• GIVEN TEXT:
|---|

# Neil Young Live at Massey Hall 1971



## Milkman (Feb 2, 2006)

I picked up the CD / DVD set last night. For Neil fans this really is a must have.

I watched the DVD last night. 

His guitar playing was better than at any other point in his career as was his voice. I was amazed by how few detectable clams there were. Neil isn't really know for precision and granted the material isn't exactly Mahavishnu in terms of complexity, but he was bang on. 

Perhaps the best versions of "Old Man" and several other Neil classics I have EVER heard. 


Most importantly, the spartan arrangements allow the beauty of the songs to really shine. 

This is the Neil Young album I have been waiting for. 

I love it.
:smilie_flagge17:


----------



## Graham (Jan 26, 2007)

Old Man

Fabulous!!


----------



## faracaster (Mar 9, 2006)

Just an amazing album.
Funny, a good old freind of mine in high school went to this show and he taped it with his little cassette recorder. We use to listen to it all the time.

Pete


----------



## Milkman (Feb 2, 2006)

faracaster said:


> Just an amazing album.
> Funny, a good old freind of mine in high school went to this show and he taped it with his little cassette recorder. We use to listen to it all the time.
> 
> Pete




For me, this was a perfect Neil Young show. Although I enjoy some of his electric stuff, I believe his real strength is when it's just him, a guitar and a piano.

I'd love to see Neil, Gordon Lightfoot and James Taylor in a show. I could die a contented fan after that.


----------



## faracaster (Mar 9, 2006)

Milkman said:


> For me, this was a perfect Neil Young show. Although I enjoy some of his electric stuff, I believe his real strength is when it's just him, a guitar and a piano.
> 
> I'd love to see Neil, Gordon Lightfoot and James Taylor in a show. I could die a contented fan after that.


I did a show with James Taylor earlier this year......simply fantastic !!!!!
.....and the nicest guy. Yeah that would be a great threesome to see. Don't know the order I'd like to see them in. Maybe Lightfoot first, as he was a bit of a pioneer for those other two. 

Pete


----------



## Milkman (Feb 2, 2006)

faracaster said:


> I did a show with James Taylor earlier this year......simply fantastic !!!!!
> .....and the nicest guy. Yeah that would be a great threesome to see. Don't know the order I'd like to see them in. Maybe Lightfoot first, as he was a bit of a pioneer for those other two.
> 
> Pete


beg your pardon!?

You did a show with JT?

Holy crap!

Yes I get the distinct impression that Taylor is a very warm and humble person, but I've never had the pleasure of meeting him.


As for the order of such a show, I could imagine it in ANY order. All three are giants IMO.


----------



## dwagar (Mar 6, 2006)

|---|

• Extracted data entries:
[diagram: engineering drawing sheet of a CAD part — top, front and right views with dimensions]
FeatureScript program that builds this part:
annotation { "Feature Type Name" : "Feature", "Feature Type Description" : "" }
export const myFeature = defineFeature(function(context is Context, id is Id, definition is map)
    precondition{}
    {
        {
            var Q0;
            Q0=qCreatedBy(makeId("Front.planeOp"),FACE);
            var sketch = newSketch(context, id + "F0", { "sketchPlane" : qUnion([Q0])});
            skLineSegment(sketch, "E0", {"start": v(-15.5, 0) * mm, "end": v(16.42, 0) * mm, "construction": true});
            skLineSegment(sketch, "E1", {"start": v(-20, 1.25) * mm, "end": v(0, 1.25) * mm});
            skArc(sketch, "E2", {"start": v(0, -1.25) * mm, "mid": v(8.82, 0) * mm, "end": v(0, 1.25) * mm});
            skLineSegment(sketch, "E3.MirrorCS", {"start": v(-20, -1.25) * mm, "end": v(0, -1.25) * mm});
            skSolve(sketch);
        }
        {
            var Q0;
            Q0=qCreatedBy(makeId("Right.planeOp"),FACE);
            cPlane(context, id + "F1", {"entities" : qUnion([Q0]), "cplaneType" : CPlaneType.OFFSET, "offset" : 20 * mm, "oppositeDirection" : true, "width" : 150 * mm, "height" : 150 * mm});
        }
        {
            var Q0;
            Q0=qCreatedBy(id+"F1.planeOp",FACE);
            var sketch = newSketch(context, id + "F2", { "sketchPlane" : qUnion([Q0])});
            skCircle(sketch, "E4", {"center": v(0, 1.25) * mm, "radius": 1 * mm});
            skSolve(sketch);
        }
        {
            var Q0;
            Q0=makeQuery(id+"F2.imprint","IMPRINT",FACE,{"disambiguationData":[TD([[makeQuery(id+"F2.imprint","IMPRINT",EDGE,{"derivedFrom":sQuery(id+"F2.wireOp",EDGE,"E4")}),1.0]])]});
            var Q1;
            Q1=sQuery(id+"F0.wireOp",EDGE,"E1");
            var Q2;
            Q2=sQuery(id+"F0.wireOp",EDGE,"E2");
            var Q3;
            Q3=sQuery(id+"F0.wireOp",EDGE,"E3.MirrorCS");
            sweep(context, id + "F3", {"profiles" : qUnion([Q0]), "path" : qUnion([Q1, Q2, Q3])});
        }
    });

|---|

• DIRECTION 1: Update the Massey Hall thread by restating the passage that begins at the words "Perhaps the best" and stops after "been waiting for.", with "spartan arrangements" changed to "sparse arrangements".
• DIRECTION 2: Name every distinct username that heads a post in the Massey Hall thread.
Rely on the Massey Hall thread alone.

• CORRECT RESULT 1:
Perhaps the best versions of "Old Man" and several other Neil classics I have EVER heard. 


Most importantly, the sparse arrangements allow the beauty of the songs to really shine. 

This is the Neil Young album I have been waiting for.

• CORRECT RESULT 2: Milkman, Graham, faracaster, dwagar